Brano da leggere
========================================================================

Il mantra dello SHOW, DON’T TELL
Forse avrete notato anche voi che il mantra dello “Show, don’t tell” viene ripetuto fino alla nausea in tutti manuali per scrittori, corsi di scrittura in presenza e online, gruppi social, forum e chi più ne ha più ne metta. Io stessa, da sempre entusiasta sostenitrice della scrittura immersiva, ho dedicato già nel lontano 2014 un articolo all’infodump, ossia al cosiddetto “spiegone”, il nemico per eccellenza della rappresentazione mostrata degli avvenimenti.
Per riassumere brevemente, con le parole di Wikipedia,
Show, don’t tell (Mostra, non raccontare) è un’espressione di tecnica narrativa di derivazione anglosassone. Viene utilizzata come raccomandazione per gli scrittori che fanno un uso eccessivo di spiegazioni e commenti a discapito dell’azione e dei dialoghi.
In pratica si tratta di un incitamento a scrivere in maniera da coinvolgere i cinque sensi del lettore per fargli vivere ciò che sta leggendo a un livello più profondo.
Naturalmente questa raccomandazione è condivisibile e auspicabile, tuttavia, di pari passo a questa spinta ossessiva verso il coinvolgimento sensoriale e al “qui e ora”, ho visto crescere anche la demonizzazione di qualsiasi altra forma di scrittura più raccontata. Il vecchio e caro stile alla “C’era una volta” è, appunto, vecchio, superato, e non incontra più il gusto di alcun lettore moderno. Oggi come oggi, scrivere un romanzo con un incipit descrittivo viene considerato una sorta di morte in culla per il neonato libro, con conseguente avvio all’insuccesso.
È davvero così? Confesso di averlo pensato. Non per nulla, la quasi totalità dei miei romanzi, inizia “in media res”.

========================================================================

Sezione dati
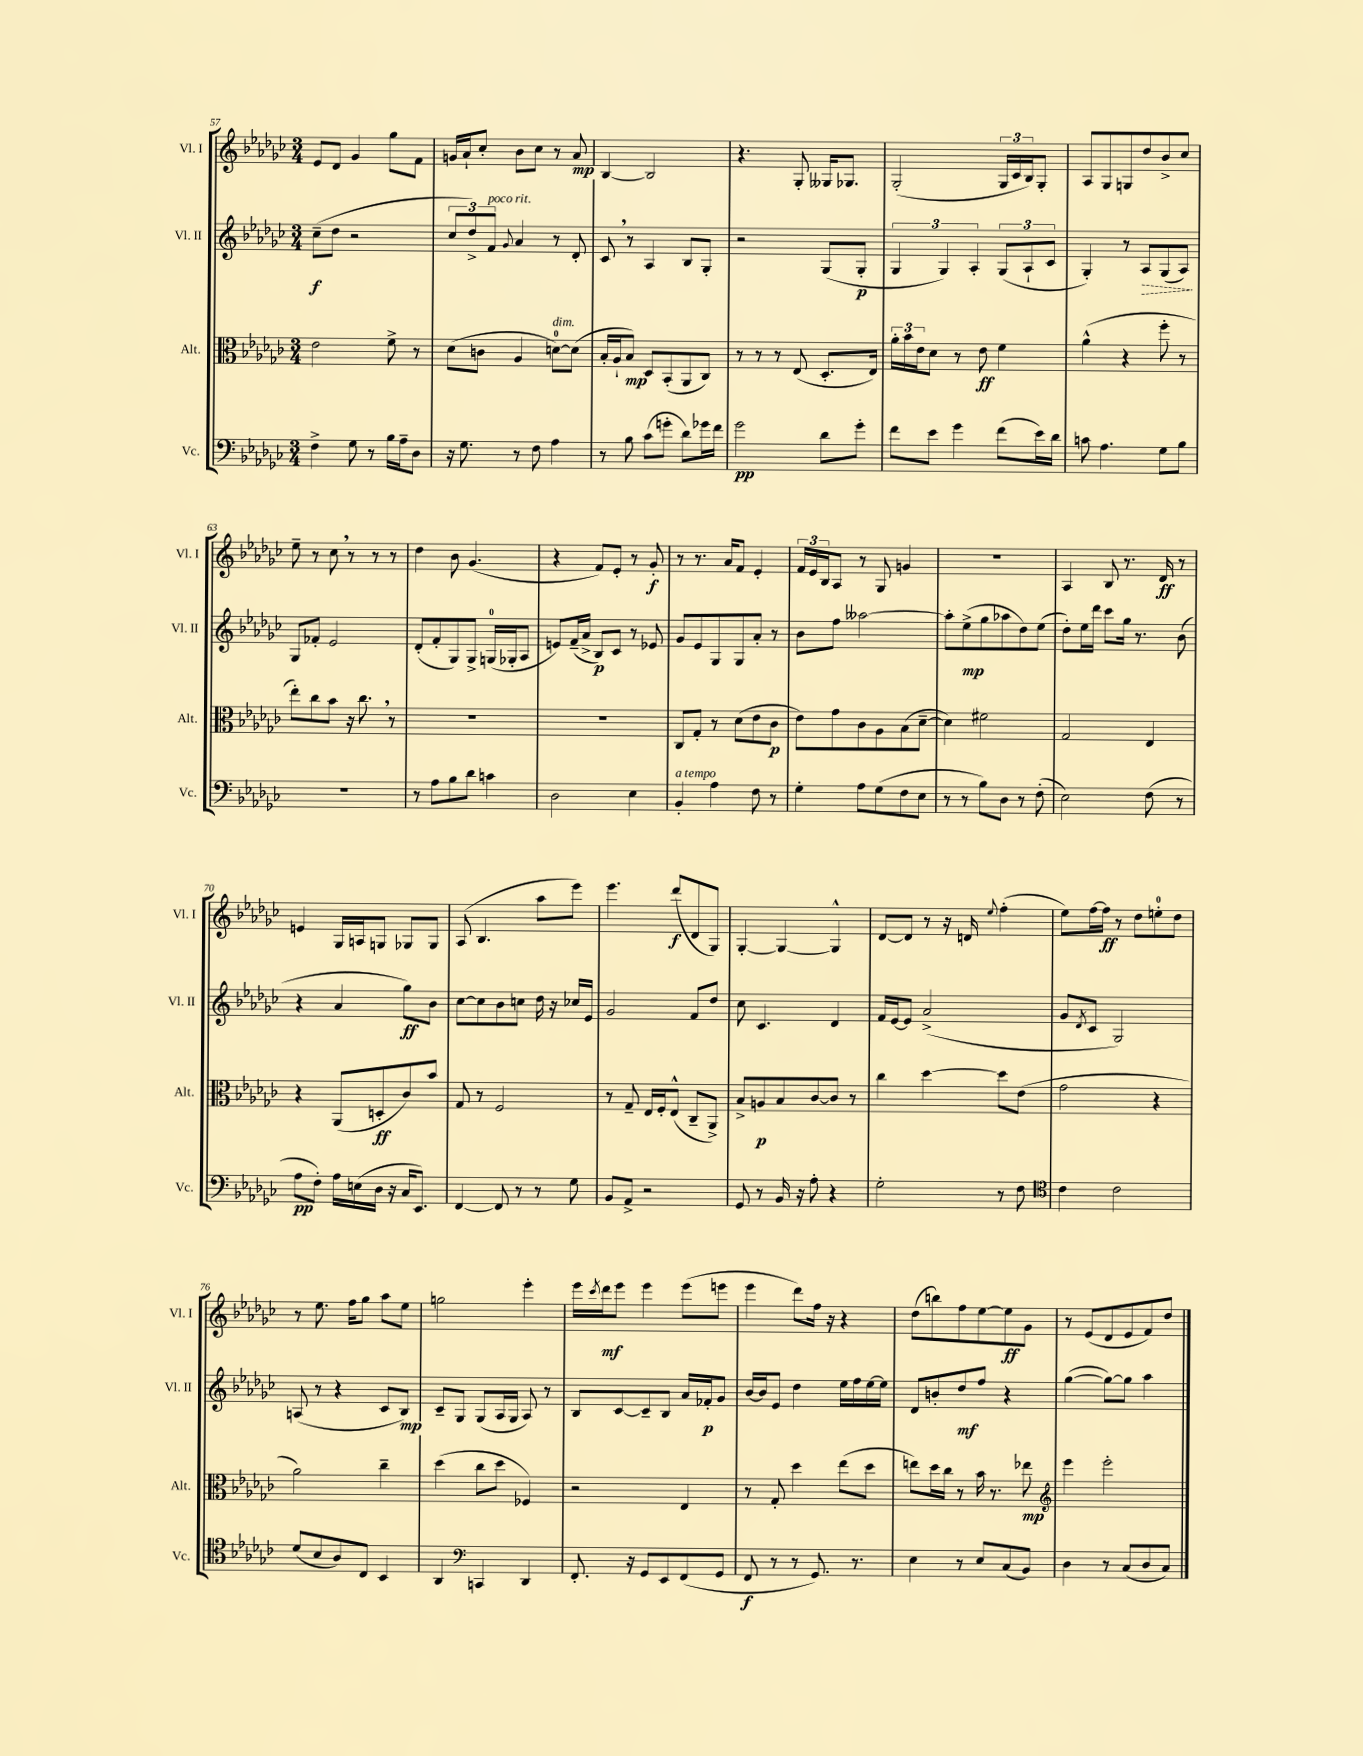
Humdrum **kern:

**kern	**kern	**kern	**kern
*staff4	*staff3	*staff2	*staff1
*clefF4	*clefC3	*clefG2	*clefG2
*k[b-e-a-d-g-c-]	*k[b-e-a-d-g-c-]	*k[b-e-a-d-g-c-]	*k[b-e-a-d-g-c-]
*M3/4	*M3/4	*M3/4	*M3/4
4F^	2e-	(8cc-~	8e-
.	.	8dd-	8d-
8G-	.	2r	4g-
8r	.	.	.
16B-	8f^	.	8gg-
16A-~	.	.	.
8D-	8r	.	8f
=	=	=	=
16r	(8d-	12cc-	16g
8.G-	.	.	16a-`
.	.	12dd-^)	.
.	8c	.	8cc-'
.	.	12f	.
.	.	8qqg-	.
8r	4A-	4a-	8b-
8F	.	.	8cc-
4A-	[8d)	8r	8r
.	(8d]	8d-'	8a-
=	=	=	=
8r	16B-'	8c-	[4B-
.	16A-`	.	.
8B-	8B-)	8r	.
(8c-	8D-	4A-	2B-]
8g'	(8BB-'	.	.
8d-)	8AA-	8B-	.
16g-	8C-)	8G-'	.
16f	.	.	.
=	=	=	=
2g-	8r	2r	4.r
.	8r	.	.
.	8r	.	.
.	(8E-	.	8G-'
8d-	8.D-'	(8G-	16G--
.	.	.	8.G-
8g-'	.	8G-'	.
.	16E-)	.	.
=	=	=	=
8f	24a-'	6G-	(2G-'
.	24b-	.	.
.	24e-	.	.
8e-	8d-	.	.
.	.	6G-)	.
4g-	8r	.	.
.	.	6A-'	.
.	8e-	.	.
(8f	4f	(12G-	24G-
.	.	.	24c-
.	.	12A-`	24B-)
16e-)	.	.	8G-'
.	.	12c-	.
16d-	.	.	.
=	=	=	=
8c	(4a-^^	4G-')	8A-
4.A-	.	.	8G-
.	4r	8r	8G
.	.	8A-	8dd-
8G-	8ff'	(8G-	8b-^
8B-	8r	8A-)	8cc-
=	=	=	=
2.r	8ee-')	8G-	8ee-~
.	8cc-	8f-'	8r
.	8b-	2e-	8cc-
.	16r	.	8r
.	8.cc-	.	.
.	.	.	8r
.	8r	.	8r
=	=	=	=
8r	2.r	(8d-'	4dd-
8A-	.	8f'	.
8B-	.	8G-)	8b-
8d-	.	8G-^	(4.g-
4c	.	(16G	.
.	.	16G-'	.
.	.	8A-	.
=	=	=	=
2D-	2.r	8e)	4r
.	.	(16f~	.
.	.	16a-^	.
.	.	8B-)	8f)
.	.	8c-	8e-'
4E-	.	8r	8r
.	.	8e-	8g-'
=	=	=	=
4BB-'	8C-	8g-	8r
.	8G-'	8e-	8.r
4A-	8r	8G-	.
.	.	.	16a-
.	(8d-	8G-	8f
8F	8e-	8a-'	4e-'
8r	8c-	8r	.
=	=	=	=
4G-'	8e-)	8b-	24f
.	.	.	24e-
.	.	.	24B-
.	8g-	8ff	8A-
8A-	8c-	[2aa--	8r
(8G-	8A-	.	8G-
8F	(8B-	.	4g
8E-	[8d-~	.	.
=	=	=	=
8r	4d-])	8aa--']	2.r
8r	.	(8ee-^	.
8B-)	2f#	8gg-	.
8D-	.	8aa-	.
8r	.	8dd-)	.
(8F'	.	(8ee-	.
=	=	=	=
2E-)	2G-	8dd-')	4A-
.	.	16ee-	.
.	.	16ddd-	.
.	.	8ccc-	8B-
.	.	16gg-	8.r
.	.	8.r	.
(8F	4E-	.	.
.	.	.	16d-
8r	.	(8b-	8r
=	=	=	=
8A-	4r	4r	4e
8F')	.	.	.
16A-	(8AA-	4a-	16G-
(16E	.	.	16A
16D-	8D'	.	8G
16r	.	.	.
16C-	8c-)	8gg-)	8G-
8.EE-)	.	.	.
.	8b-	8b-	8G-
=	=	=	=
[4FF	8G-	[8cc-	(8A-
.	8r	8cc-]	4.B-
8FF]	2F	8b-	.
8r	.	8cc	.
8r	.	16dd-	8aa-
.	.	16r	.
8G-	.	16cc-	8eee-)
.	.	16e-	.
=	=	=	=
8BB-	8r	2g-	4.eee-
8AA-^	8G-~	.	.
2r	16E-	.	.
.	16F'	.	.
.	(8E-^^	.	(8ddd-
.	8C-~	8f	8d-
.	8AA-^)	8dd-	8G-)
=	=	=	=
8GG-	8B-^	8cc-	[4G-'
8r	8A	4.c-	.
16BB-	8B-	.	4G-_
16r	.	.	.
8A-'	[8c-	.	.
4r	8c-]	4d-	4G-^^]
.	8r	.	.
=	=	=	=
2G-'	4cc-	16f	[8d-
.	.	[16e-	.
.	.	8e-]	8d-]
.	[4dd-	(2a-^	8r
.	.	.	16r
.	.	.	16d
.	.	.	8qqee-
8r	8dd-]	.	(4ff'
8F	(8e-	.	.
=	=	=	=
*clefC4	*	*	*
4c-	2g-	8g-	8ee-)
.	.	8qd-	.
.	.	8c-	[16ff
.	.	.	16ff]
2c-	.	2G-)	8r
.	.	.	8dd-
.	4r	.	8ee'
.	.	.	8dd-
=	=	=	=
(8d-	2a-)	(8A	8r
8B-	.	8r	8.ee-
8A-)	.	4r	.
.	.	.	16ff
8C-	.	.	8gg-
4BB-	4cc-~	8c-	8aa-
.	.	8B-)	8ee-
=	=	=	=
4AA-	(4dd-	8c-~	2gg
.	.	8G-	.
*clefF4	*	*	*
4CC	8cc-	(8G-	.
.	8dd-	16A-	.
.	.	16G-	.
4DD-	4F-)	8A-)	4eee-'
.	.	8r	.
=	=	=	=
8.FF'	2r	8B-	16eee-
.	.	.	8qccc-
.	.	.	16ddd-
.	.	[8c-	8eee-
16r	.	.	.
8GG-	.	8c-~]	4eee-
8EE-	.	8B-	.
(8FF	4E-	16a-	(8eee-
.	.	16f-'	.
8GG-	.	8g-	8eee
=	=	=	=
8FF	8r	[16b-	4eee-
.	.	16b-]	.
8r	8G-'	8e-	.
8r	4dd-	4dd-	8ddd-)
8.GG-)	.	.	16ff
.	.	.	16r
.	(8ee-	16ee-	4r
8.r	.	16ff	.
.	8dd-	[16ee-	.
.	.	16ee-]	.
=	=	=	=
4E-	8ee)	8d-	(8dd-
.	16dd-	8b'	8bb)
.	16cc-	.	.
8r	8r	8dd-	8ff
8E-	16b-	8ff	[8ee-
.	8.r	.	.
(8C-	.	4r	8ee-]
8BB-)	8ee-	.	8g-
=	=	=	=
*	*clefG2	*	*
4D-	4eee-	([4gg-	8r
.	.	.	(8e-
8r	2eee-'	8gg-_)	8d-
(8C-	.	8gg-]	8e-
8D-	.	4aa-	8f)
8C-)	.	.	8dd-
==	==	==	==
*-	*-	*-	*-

========================================================================

Problema breve
Puoi trascrivere parola per parola, dal brano sul mantra dello Show, don't tell, il tratto che va da "In pratica si" fino a "livello più profondo." compreso?

Risultato
In pratica si tratta di un incitamento a scrivere in maniera da coinvolgere i cinque sensi del lettore per fargli vivere ciò che sta leggendo a un livello più profondo.